What you should do: Say only how many lines in the entries below contain the word "your".

Data section Block Start

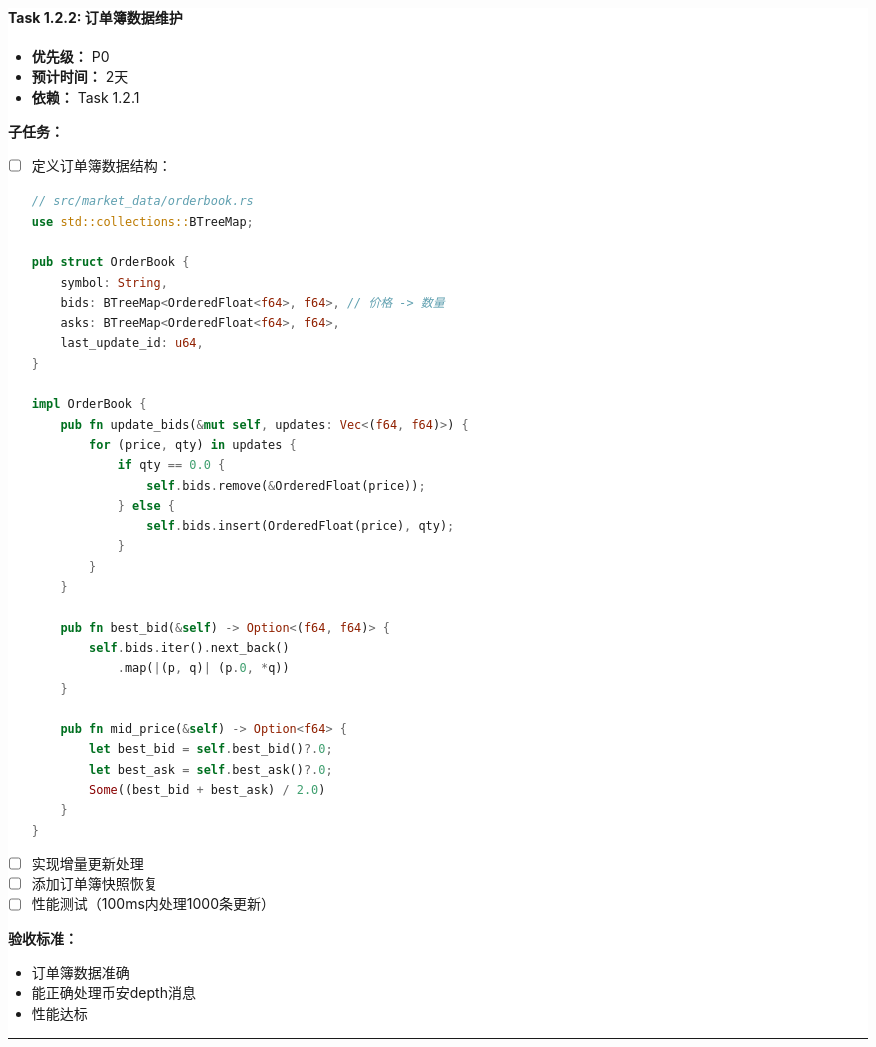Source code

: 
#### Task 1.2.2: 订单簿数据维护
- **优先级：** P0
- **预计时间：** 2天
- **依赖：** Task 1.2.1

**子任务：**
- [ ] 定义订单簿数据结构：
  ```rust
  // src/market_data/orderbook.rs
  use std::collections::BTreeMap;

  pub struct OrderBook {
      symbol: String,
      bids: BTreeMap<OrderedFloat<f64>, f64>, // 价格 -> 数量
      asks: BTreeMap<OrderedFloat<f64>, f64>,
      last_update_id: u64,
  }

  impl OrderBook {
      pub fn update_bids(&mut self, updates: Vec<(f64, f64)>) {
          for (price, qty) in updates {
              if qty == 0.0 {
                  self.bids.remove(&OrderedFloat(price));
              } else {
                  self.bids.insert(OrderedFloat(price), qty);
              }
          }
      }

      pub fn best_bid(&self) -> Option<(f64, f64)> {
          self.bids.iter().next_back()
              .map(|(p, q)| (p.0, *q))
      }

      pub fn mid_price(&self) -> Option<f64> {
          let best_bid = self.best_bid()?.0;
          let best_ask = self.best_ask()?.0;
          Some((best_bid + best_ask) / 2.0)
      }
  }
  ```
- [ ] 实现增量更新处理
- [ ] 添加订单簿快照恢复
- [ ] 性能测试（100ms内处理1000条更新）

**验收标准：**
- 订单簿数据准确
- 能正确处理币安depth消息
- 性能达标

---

Data section Block End
Data section Block Start

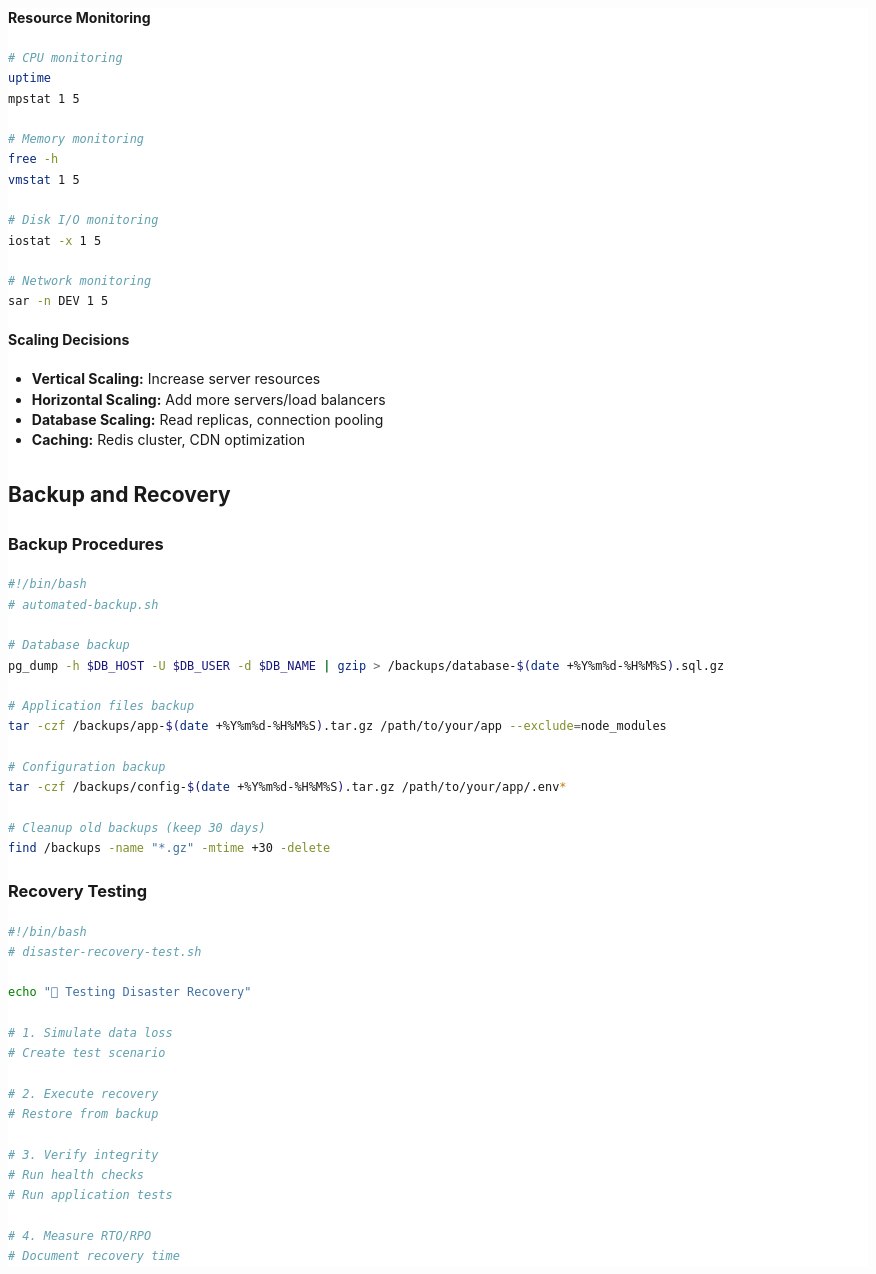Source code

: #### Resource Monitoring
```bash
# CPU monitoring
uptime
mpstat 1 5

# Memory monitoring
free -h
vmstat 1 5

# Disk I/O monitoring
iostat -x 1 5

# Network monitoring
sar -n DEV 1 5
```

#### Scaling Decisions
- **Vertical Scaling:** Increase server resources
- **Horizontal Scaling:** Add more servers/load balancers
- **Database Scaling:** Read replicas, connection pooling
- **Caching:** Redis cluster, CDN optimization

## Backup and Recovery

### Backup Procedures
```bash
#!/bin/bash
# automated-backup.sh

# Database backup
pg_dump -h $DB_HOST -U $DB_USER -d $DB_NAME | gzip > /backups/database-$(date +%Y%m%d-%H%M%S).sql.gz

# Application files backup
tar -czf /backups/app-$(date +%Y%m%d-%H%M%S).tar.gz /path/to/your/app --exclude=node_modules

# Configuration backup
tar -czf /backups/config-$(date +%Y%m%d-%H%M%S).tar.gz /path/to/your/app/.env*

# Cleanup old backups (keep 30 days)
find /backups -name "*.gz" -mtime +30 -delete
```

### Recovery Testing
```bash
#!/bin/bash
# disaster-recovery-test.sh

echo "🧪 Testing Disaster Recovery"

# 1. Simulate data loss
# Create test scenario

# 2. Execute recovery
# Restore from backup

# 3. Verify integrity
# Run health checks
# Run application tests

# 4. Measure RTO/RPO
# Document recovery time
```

Data section Block End
Data section Block Start

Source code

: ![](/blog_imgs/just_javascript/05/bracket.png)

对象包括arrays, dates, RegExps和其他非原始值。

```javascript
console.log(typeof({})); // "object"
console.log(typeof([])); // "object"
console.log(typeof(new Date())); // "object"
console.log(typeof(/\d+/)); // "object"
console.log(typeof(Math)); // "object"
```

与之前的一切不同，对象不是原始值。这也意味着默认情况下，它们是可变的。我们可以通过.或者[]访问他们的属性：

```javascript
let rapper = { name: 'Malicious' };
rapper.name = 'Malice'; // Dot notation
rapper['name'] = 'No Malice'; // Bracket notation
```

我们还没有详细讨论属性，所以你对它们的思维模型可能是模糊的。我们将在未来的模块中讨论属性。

Data section Block End

Answer space: 2